Allison Bradshaw
- Country (sports): United States
- Born: November 14, 1980 (age 44) San Diego, California, United States
- Height: 1.80 m (5 ft 11 in)
- Turned pro: 1999
- Plays: Right-handed (two-handed backhand)
- Prize money: $168,068

Singles
- Career record: 91–89
- Career titles: 1 ITF
- Highest ranking: No. 102 (June 25, 2001)

Grand Slam singles results
- French Open: 1R (2001)
- Wimbledon: 1R (2001)
- US Open: 3R (2000)

Doubles
- Career record: 46–43
- Career titles: 2 ITF
- Highest ranking: No. 165 (July 9, 2001)

Grand Slam doubles results
- US Open: 1R (1998, 2001)

= Allison Bradshaw =

American tennis player

Allison Bradshaw (born November 14, 1980) is an American former professional tennis player. She was born in San Diego, California in the United States.

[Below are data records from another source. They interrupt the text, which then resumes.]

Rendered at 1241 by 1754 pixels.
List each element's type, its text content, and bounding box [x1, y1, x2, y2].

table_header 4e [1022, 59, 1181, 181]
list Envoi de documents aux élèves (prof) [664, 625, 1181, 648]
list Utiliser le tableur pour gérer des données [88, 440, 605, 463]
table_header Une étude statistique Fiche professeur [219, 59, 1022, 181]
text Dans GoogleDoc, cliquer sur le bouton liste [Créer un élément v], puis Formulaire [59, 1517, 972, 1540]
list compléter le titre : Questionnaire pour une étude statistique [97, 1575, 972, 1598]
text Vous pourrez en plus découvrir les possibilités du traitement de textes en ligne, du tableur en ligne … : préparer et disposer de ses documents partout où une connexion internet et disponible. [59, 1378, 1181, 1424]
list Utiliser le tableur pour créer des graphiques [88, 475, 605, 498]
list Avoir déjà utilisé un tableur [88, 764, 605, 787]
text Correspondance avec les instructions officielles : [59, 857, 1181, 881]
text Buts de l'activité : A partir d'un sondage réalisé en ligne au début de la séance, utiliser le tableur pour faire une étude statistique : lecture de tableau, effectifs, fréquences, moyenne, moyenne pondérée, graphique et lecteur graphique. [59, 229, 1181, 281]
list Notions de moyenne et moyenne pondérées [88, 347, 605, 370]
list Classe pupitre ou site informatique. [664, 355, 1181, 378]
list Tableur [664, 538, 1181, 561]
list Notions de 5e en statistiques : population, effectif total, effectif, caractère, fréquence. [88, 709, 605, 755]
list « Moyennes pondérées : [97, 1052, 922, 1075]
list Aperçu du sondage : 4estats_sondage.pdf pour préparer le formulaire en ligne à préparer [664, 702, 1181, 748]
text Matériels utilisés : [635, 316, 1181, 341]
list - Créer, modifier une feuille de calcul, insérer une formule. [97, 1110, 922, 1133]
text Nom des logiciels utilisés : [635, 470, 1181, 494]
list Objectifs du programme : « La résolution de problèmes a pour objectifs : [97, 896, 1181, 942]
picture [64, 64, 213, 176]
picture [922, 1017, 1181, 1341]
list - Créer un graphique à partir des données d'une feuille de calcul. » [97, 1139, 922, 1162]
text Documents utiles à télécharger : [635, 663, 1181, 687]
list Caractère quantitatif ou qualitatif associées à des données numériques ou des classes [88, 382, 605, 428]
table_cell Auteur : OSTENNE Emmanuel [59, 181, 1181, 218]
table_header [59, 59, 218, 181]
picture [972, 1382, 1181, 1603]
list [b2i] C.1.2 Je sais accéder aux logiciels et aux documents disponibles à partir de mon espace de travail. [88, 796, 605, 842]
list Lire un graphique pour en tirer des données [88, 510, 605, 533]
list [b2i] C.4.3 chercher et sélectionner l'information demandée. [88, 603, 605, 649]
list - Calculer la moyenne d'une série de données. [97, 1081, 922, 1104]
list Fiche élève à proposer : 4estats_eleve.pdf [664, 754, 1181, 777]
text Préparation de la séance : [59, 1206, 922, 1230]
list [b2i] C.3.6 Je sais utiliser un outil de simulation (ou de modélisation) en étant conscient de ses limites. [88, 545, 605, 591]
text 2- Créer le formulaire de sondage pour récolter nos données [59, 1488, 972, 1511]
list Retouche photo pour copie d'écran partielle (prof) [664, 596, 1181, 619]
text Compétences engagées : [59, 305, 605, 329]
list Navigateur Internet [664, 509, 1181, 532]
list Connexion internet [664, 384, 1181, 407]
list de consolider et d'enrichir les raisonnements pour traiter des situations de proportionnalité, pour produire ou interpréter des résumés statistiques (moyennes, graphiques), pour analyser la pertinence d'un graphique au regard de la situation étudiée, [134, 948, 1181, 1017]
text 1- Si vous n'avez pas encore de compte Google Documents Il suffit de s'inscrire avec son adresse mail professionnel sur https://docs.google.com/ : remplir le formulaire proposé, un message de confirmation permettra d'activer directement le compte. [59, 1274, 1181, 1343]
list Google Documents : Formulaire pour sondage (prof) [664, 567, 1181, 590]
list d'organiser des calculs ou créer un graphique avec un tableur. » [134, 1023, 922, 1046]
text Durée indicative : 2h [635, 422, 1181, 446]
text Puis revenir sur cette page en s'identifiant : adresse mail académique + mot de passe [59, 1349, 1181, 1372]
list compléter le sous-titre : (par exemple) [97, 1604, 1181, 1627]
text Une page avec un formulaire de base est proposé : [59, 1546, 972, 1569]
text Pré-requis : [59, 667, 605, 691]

During her career she won one ITF singles title and one ITF doubles title. She made her professional debut in 1999 but also made an appearance as a wildcard in doubles at the US Open the previous year, where she lost with Abigail Spears in the first round. She reached the second round of the tournament on her professional debut in 2000. She also reached the third round in 2001 before losing to the fifth seed Kim Clijsters.

One of Bradshaw's most significant results was a second-round victory against Barbara Schett at the 2001 ASB Classic in Auckland, New Zealand, only six months into her professional career. Schett was the second seed at the tournament and one of the highest-ranked players Bradshaw had faced.

==Career==
Bradshaw started her professional career in 1999, in the qualifying competition for the Acura Classic in her hometown, San Diego, however she lost to German Anke Huber. The following year she spent most of her time playing on the Satellite Tour but again entered the qualifying competition for the San Diego tournament, losing in the second qualifying round against Anne Kremer. She also lost out in qualifying for the WTA Philadelphia tournament (defeated by Gréta Arn). In 2000, she made her Grand Slam singles debut at the US Open. Bradshaw was given one of the wild cards awarded to American players and therefore entered at the first round. She overcame Sarah Pitkowski (ranked number 46 in the world) in the first round before beating Marissa Irvin (ranked 75). In the third round, however, she lost to the world number nine and experienced Spaniard Arantxa Sánchez Vicario 7-6(2), 6-0.

==WTA titles==
===Singles===

| Legend |
|---|
| Grand Slam (0) |
| Tour Championships (0) |
| Tier I Event (0) |
| Tier II Event (0) |
| Tier III Event (0) |
| Tier IV Event (3) |
| ITF Circuit (1) |

| No. | Date | Tournament | Surface | Opponent in final | Score in final |
|---|---|---|---|---|---|
| 1. | June 11, 2000 | Hilton Head, United States | Clay | USA Jacqueline Trail | 6–3, 7–5 |

==Personal life==
Bradshaw's mother, Valerie Ziegenfuss is a former professional player. She was part of a group of players (the "Original 9") including Billie Jean King and Rosie Casals who rebelled against the United States Tennis Association (U.S.T.A) in 1970 in a pay dispute. They eventually formed their own tennis tour.

Bradshaw started playing tennis at the age of 6 along with the rest of her family. She graduated from high school in 1998.